Exercise material —
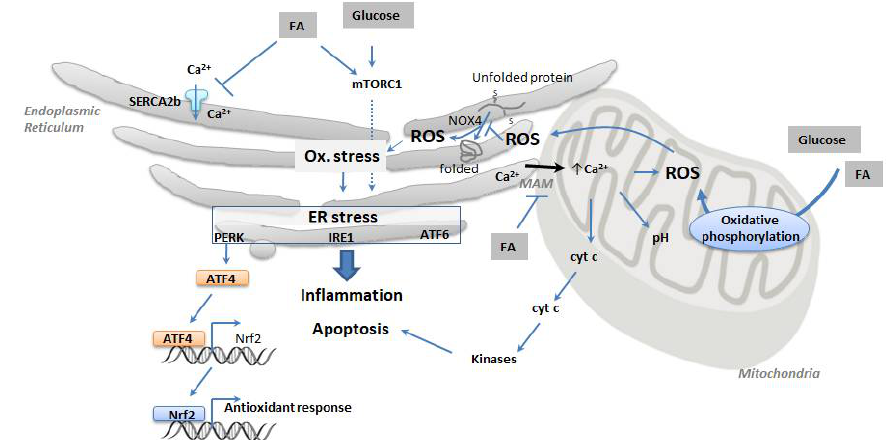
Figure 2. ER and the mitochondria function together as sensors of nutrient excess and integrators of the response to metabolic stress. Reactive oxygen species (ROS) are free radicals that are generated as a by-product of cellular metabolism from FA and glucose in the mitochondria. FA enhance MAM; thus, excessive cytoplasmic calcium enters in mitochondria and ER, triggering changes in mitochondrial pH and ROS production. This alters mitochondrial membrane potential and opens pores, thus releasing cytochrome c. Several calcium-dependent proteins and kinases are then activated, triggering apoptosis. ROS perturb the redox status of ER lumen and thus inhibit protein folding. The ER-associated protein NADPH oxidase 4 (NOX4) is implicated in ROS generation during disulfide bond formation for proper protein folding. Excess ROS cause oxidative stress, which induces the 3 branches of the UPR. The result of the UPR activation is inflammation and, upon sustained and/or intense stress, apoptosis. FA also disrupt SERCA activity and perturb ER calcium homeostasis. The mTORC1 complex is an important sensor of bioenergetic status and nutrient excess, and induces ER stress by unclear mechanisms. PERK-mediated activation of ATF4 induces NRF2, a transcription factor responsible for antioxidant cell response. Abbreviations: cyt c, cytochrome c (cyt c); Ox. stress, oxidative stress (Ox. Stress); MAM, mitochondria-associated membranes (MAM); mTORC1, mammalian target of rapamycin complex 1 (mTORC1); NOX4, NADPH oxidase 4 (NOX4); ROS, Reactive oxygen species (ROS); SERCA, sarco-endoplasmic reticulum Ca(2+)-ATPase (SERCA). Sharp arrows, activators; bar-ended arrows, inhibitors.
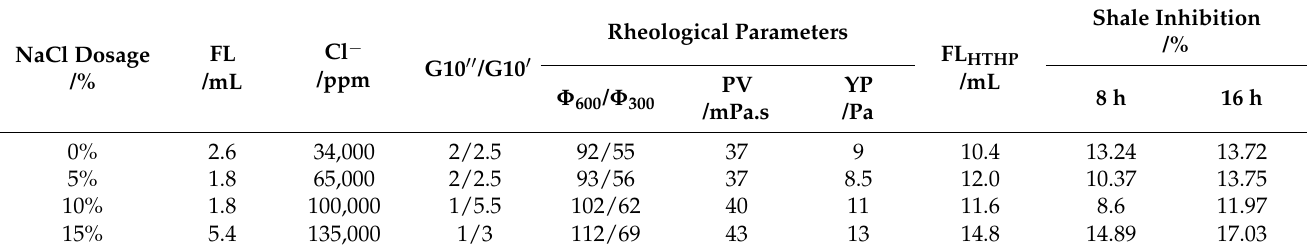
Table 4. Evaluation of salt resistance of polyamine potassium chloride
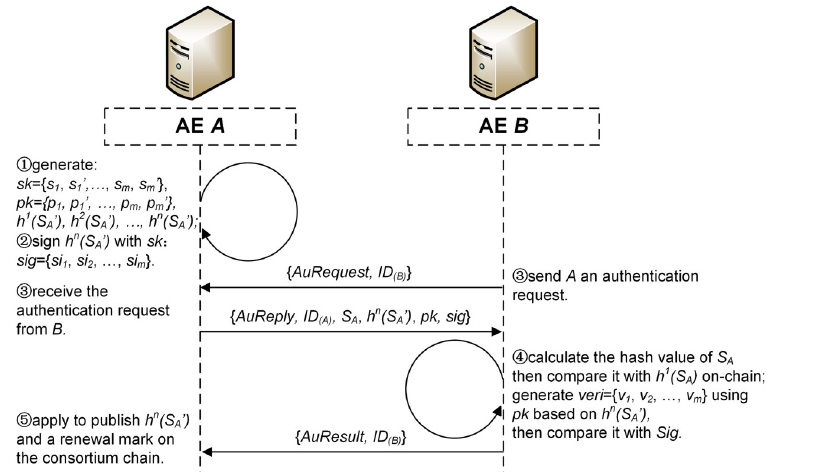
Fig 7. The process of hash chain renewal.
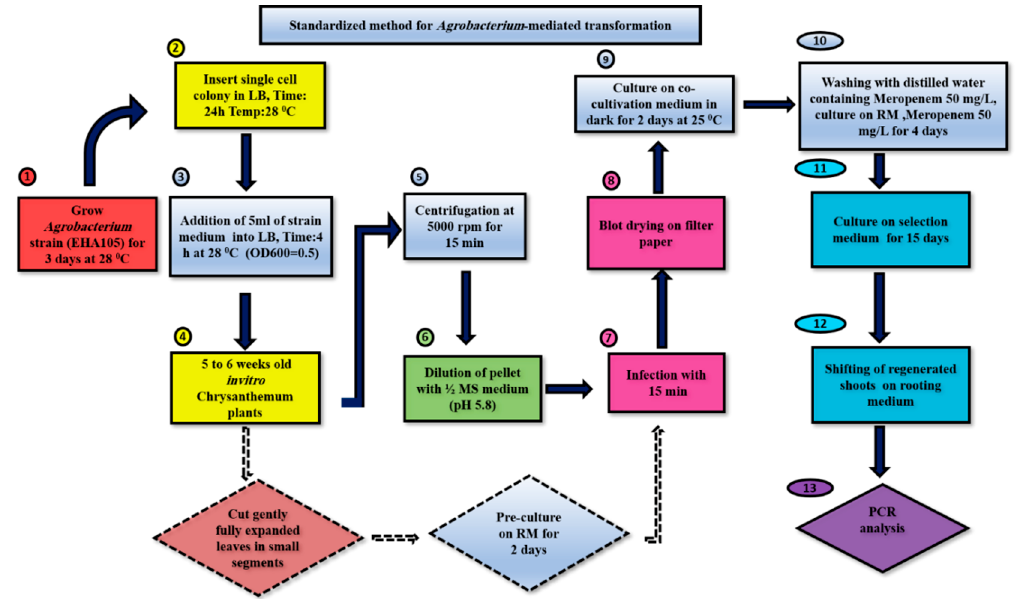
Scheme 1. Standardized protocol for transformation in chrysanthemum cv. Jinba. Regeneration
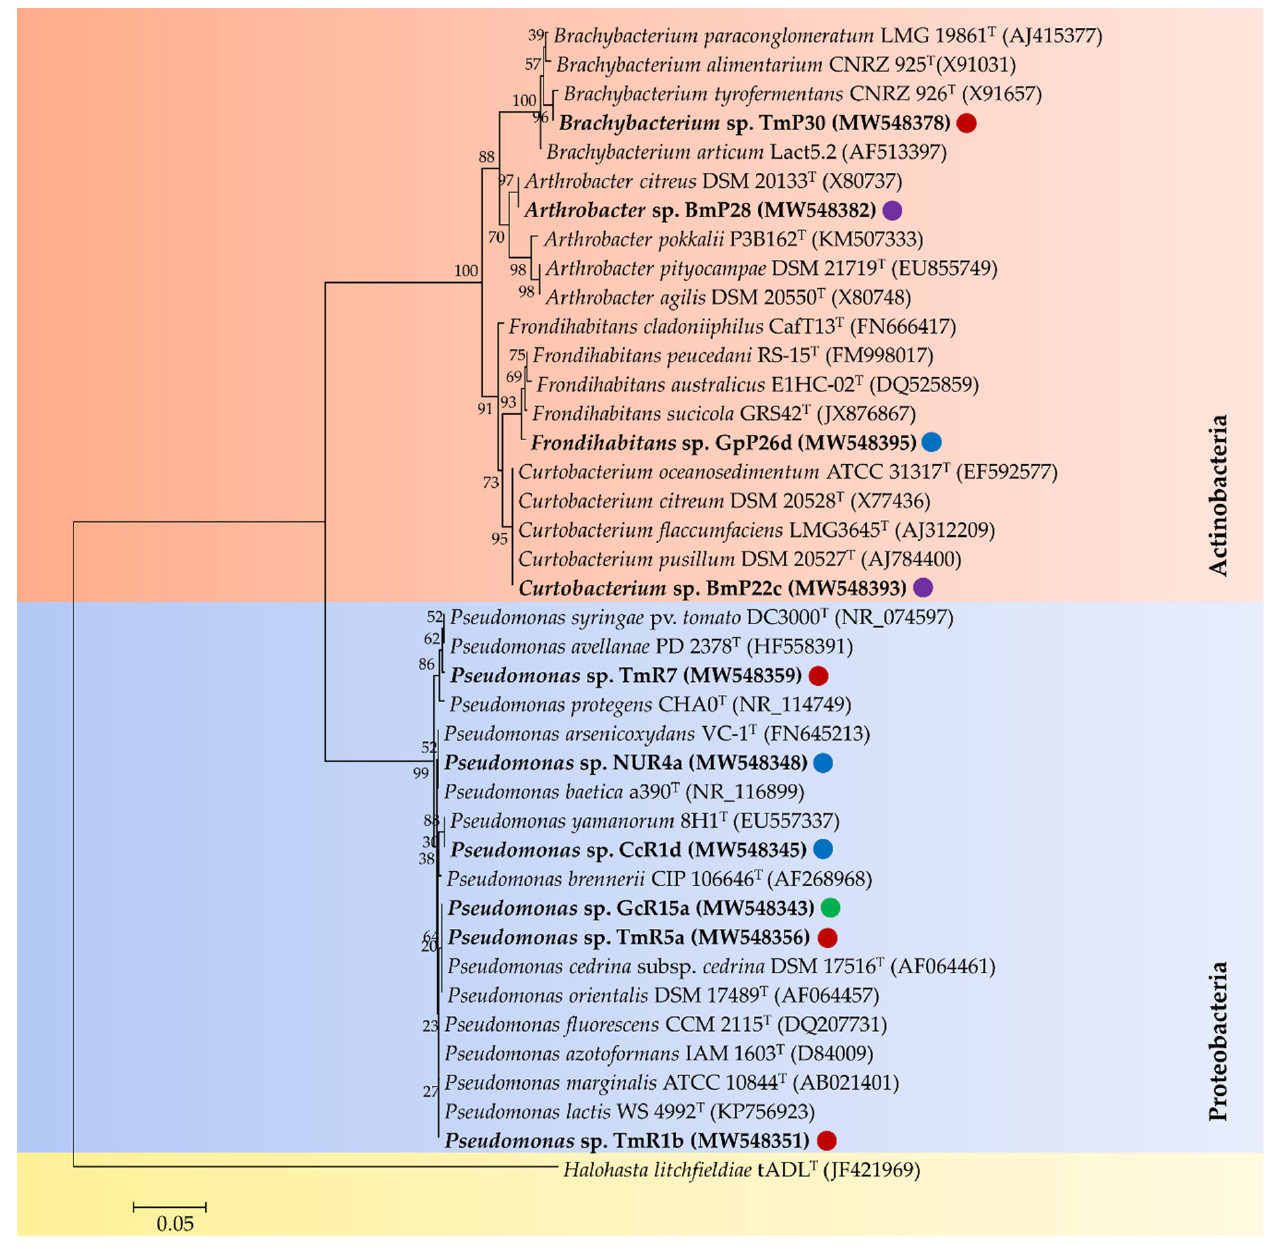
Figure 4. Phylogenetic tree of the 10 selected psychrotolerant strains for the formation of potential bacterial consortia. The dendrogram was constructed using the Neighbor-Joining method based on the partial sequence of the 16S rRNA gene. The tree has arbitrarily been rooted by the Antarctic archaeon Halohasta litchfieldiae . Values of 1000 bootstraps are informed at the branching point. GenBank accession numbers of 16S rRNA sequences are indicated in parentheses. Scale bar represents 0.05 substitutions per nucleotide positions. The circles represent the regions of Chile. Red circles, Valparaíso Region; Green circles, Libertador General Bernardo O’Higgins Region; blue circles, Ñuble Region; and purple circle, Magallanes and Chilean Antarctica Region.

Problem statement —
Output all data exactly, omitting images.

Written response —
Figure 2. ER and the mitochondria function together as sensors of nutrient excess and integrators of the response to metabolic stress. Reactive oxygen species (ROS) are free radicals that are generated as a by-product of cellular metabolism from FA and glucose in the mitochondria. FA enhance MAM; thus, excessive cytoplasmic calcium enters in mitochondria and ER, triggering changes in mitochondrial pH and ROS production. This alters mitochondrial membrane potential and opens pores, thus releasing cytochrome c. Several calcium-dependent proteins and kinases are then activated, triggering apoptosis. ROS perturb the redox status of ER lumen and thus inhibit protein folding. The ER-associated protein NADPH oxidase 4 (NOX4) is implicated in ROS generation during disulfide bond formation for proper protein folding. Excess ROS cause oxidative stress, which induces the 3 branches of the UPR. The result of the UPR activation is inflammation and, upon sustained and/or intense stress, apoptosis. FA also disrupt SERCA activity and perturb ER calcium homeostasis. The mTORC1 complex is an important sensor of bioenergetic status and nutrient excess, and induces ER stress by unclear mechanisms. PERK-mediated activation of ATF4 induces NRF2, a transcription factor responsible for antioxidant cell response. Abbreviations: cyt c, cytochrome c (cyt c); Ox. stress, oxidative stress (Ox. Stress); MAM, mitochondria-associated membranes (MAM); mTORC1, mammalian target of rapamycin complex 1 (mTORC1); NOX4, NADPH oxidase 4 (NOX4); ROS, Reactive oxygen species (ROS); SERCA, sarco-endoplasmic reticulum Ca(2+)-ATPase (SERCA). Sharp arrows, activators; bar-ended arrows, inhibitors.
Table 4. Evaluation of salt resistance of polyamine potassium chloride
Fig 7. The process of hash chain renewal.
Scheme 1. Standardized protocol for transformation in chrysanthemum cv. Jinba. Regeneration
Figure 4. Phylogenetic tree of the 10 selected psychrotolerant strains for the formation of potential bacterial consortia. The dendrogram was constructed using the Neighbor-Joining method based on the partial sequence of the 16S rRNA gene. The tree has arbitrarily been rooted by the Antarctic archaeon Halohasta litchfieldiae . Values of 1000 bootstraps are informed at the branching point. GenBank accession numbers of 16S rRNA sequences are indicated in parentheses. Scale bar represents 0.05 substitutions per nucleotide positions. The circles represent the regions of Chile. Red circles, Valparaíso Region; Green circles, Libertador General Bernardo O’Higgins Region; blue circles, Ñuble Region; and purple circle, Magallanes and Chilean Antarctica Region.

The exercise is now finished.